Many commercial pet food manufacturers nowadays add a selection of herbs and other nutrients, including Glucosamine, into their feeds and so you might be forgiven for thinking that there is no need for extra supplementation. This is not always the case as most processed foods are subjected to heat treatment during the manufacturing process. The heat treatment process destroys many of the vital nutrients and in any case the quantities included in the feed are usually too small to have any real benefit. They are often simply added to appeal to the owner who imagines they are of benefit whereas in fact they have very little value when added this way. Knowing exactly what you are giving and using a formulation especially made for dogs is a much better way to make sure your dog gains the great benefits that a properly researched and appropriate supplement can give.
By using the most suitable type of Glucosamine for pets and combining it with the correct amount of Chondroitin and sourcing both these ingredients sustainably and ethically, you can be sure that this Dorwest supplement will bring the most benefits for pets who have need of extra support in their joints.
How should I give it?
Glucosamine and Chondroitin Tablets are normally given when it becomes obvious that the joints are in need of support or when your vet recommends that a supplement of this type would be beneficial.
It can be given alongside any conventional medication that your dog is receiving, but please note there are situations (shown below) when you should take veterinary advice beforehand. When you start giving this supplement to your dog you should give the recommended quantity for the first month of administration, reducing this to half the amount thereafter.
This supplement can be given from 8 weeks of age, if required, and many owners of the giant dog breeds like to give it from a young age as there appears to be some benefit in having these extra compounds to support the joints as they grow rapidly in these breeds. This is particularly common practice in mainland Europe.
Are there any situations when this supplement shouldn’t be used?
There are a few situations that you should be aware of when considering giving this supplement to your pet.
- Glucosamine is an amino sugar and you should check with your vet before giving this to animals suffering from diabetes.

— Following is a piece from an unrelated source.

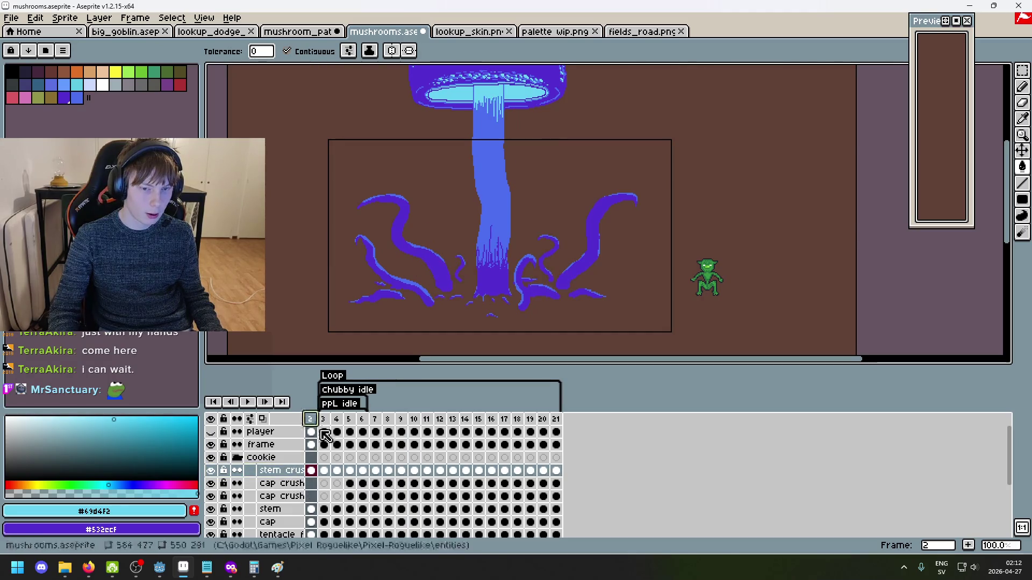
pyautogui.click(348, 420)
pyautogui.click(365, 419)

- Chondroitin Sulphate should not be given in addition to any prescribed blood-thinning medication. It has a similar in structure to the blood-thinning drug heparin, and the combination has the potential therefore to cause bleeding, so always consult your vet for advice.
- Allergies to shellfish are uncommon but not unknown for dogs and cats. However since Glucosamine is derived from the shells of crustaceans and allergic reactions are normally to the actual flesh of the animals, it is probably safe even for those with shellfish allergy. There is also a lower likelihood of allergic reactions to Glucosamine Hydrochloride than to the Sulphate type, which is good to know.